[Zu erledigen A]:
Geben Sie den Abschnitt des Textes über die Rückkehr der Bürgerinitiativen zwischen „Was also ist“ und „tiefsten Stimmenanteil-Kontrabass spielen.“ einschließlich wieder. Ersetzen Sie darin „Kreuzberg“ durch „Neukölln“.
[Zu erledigen B]:
Welche Bevölkerungsschicht ist laut dem Text über die Rückkehr der Bürgerinitiativen besonders bereit, Verantwortung zu übernehmen?
[Zu erledigen C]:
Prüfen Sie, ob die folgenden Aussagen mit dem Text über die Rückkehr der Bürgerinitiativen übereinstimmen. Beantworten Sie jede mit Ja oder Nein, und zitieren Sie wörtlich die Stelle des Textes, die den Ausschlag gibt. (i) Der besprochene Artikel erschien in der Ausgabe Nr. 25/2007 von zitty Berlin. (ii) Parteien gewinnen laut dem Text zahlreiche neue Mitglieder hinzu. (iii) Der ökologische Supermarkt LPG befindet sich am Mehringdamm.

[Angezeigter Text]:
In der aktuellen Ausgabe Nr. 25/2007 von zitty Berlin lese ich einen bemerkenswerten Artikel über die Rückkehr der Bürgerinitiativen: „Alle wollen mitreden.“ Autor Felix Denk schreibt:

„Zwar verlieren Parteien und Gewerkschaften scharenweise Mitglieder und die Wahlbeteiligungen sind nicht nur auf kommunaler Ebene so niedrig wie selten zuvor. Gleichzeitig jedoch steigt die Bereitschaft der Bürger, sich freiwillig zu engagieren – das gilt, wie Umfragen zeigen, für ehrenamtliche Tätigkeiten genau so wie für Bürgerinitiativen. Die Bürgerlichkeit kehrt zurück. So versteht auch der Soziologe Frank Adloff die Umfragewerte. Besonders die Mittelschicht ist bereit, Verantwortung zu übernehmen.“

Was also ist ein Merkmal des Bürgers? Vielleicht genau dies: ein Gefühl dazuzugehören, die Bereitschaft, sich einzumischen, Verantwortung zu schultern. Ich glaube, wir brauchen noch mehr davon. In der Demokratie sind wir alle Bürger. Egal ob wir Nadelstreifenanzüge, abgewetzte Jeans oder Latzhose tragen. In Kreuzberg ist es allenthalben zu sehen, da scheint eine neue „Bürgerlichkeit“ entstanden zu sein. Man findet sie im ökologischen Supermarkt LPG am Mehringdamm, im selbstverwalteten Fahrradladen oder beim rauchfreien Vätertreff eher als bei den vermeintlich „bürgerlichen“ Parteien, die hier in Kreuzberg nur zweite Geige oder vielmehr tiefsten Stimmenanteil-Kontrabass spielen.

[Bereitgestellte Angaben]:
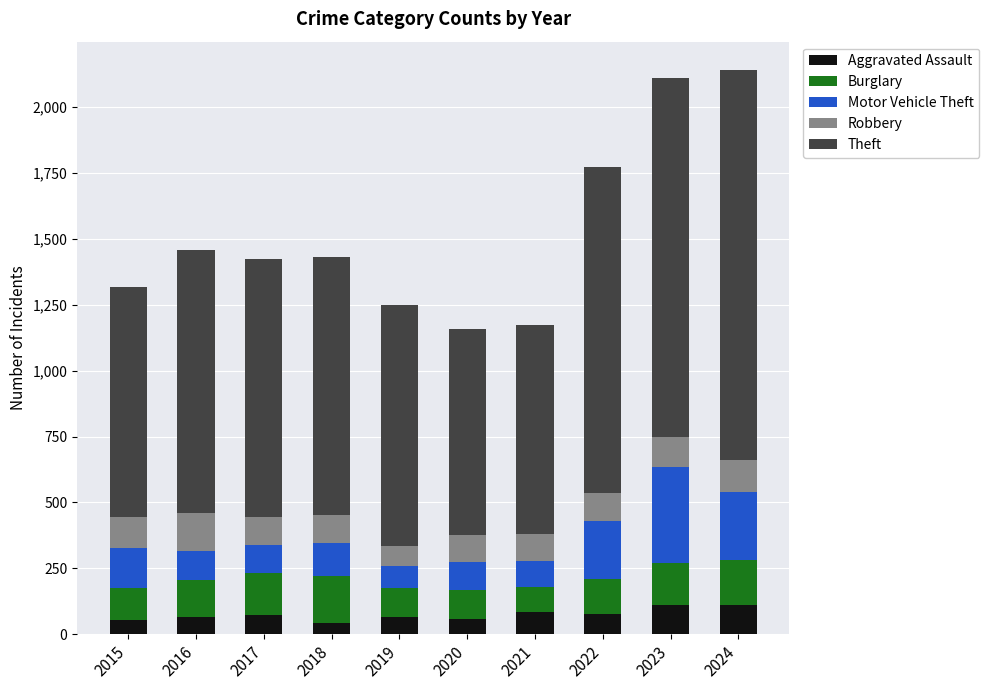

What is the average value of the Aggravated Assault series?

74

[Ihre Antwort A]:
Was also ist ein Merkmal des Bürgers? Vielleicht genau dies: ein Gefühl dazuzugehören, die Bereitschaft, sich einzumischen, Verantwortung zu schultern. Ich glaube, wir brauchen noch mehr davon. In der Demokratie sind wir alle Bürger. Egal ob wir Nadelstreifenanzüge, abgewetzte Jeans oder Latzhose tragen. In Neukölln ist es allenthalben zu sehen, da scheint eine neue „Bürgerlichkeit“ entstanden zu sein. Man findet sie im ökologischen Supermarkt LPG am Mehringdamm, im selbstverwalteten Fahrradladen oder beim rauchfreien Vätertreff eher als bei den vermeintlich „bürgerlichen“ Parteien, die hier in Neukölln nur zweite Geige oder vielmehr tiefsten Stimmenanteil-Kontrabass spielen.

[Ihre Antwort B]:
Die Mittelschicht.

[Ihre Antwort C]:
(i) Ja: „In der aktuellen Ausgabe Nr. 25/2007 von zitty Berlin lese ich einen bemerkenswerten Artikel“
(ii) Nein: „Zwar verlieren Parteien und Gewerkschaften scharenweise Mitglieder“
(iii) Ja: „im ökologischen Supermarkt LPG am Mehringdamm“